Werksführung bei ALPLA
Am 1. Dezember 2025 hat der Chemie LK 11 von Frau Stettner des Paul-Natorp-Gymnasiums eine Exkursion zu ALPLA-Werke Lehner GmbH & Co. in Berlin gemacht. ALPLA ist ein österreichisches Verpackungsunterehmen, das im Jahre 1955 von der Lehner Familie gegründet wurde. Die Exkursion war eine Werksführung von ALPLA-Werke.
Wir haben uns um 8:40 Uhr getroffen und wurden um 9:00 Uhr in die Fabrik eingelassen. Zuerst wurden wir in den Besprechungsraum geführt, wo uns eine Einführung in ALPLA gegeben wurde. Es wurde die Geschichte von ALPLA und das Unternehmen generell erklärt, wobei klargestellt wurde, dass ALPLA GmbH ein Pionier des Recyceln ist. Dazu wurden viele Daten und Fakten über ALPLA gesagt, die auf der Webseite von ALPLA zu finden sind. Hinzufügend wurde erklärt, wie man bei ALPLA ein Praktikum machen kann und wie eine Karriere bei ihnen aussehen könnte. Zuletzt wurde erklärt, wie eine Flasche in der Fabrik in ihre Form gebracht wird: Eine einfache Plastikform, von der der Kopf schon geformt ist, wird durch Erwärmen und hohen Druck in ihre neue Form gebracht.
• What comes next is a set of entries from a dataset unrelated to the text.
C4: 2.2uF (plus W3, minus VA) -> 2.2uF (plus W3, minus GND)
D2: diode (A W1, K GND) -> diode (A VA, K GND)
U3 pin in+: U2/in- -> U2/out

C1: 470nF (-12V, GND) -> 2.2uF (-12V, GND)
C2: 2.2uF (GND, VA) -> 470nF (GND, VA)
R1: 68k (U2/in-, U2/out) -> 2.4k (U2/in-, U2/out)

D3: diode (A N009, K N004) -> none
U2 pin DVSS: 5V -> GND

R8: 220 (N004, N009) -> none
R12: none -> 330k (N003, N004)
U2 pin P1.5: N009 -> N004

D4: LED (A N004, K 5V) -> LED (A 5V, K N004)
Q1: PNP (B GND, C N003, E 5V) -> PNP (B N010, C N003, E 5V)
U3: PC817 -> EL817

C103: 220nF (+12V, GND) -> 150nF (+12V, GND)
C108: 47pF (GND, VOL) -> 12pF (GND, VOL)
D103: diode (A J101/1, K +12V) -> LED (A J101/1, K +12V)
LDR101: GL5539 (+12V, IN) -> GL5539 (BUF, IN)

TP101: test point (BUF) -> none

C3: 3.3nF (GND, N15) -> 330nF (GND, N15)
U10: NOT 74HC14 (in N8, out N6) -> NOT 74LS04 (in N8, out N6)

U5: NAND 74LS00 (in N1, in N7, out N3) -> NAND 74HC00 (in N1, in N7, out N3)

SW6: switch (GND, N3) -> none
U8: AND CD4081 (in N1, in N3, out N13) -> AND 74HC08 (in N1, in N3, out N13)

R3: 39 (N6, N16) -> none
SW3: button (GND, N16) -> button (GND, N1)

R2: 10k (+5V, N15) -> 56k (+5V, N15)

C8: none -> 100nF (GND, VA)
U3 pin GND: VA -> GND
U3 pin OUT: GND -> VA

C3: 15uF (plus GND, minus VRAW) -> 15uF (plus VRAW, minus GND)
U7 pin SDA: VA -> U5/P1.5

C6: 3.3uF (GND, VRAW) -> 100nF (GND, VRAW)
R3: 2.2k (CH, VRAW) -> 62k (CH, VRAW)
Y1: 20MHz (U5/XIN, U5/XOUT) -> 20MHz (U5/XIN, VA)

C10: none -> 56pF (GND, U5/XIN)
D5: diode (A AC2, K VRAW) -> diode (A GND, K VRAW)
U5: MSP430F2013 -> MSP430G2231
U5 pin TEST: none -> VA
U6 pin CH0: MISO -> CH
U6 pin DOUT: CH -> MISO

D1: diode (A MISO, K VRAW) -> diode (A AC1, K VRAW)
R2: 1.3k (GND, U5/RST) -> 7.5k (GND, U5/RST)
Danach haben wir unsere Schutzkleidung angezogen und sind in die Fabrik gegangen. Zuerst wurde uns der Prozess, durch den die Flaschen in ihre Form gebracht werden, gezeigt. Dabei wurde erklärt, was getan werden muss, damit die Maschine laufen kann und wie man darauf achten muss, dass schlechte Flaschen aussortiert werden. Danach wurde der Verpackungsprozess der Flaschen gezeigt.
Dabei werden viele Flaschen in einem Kasten verpackt und gestapelt, damit sie später manuell abgeholt werden können. Darauffolgend wurde eine zweite Maschine gezeigt, die eine andere Art von Flasche herstellte. Diese Maschine sortierte schlechte Flaschen automatisch mit einem Scanner und einem Kolben aus. Zuletzt wurden wir in die Fehlerbehandlung gebracht. Dort wurde erklärt, wie Fehler, die im Rest des Prozesses übersehen wurden, genauer behandelt werden und fehlerhafte Flaschen aussortiert werden. Es wurde gezeigt, was als Fehler gilt und wie das Unternehmen mit ihnen umgeht.
Nachdem die Fabrik gezeigt wurde, gab es noch eine kleine Fragerunde im Besprechungsraum, wonach wir um ungefähr 11:00 Uhr das Gebäude verließen.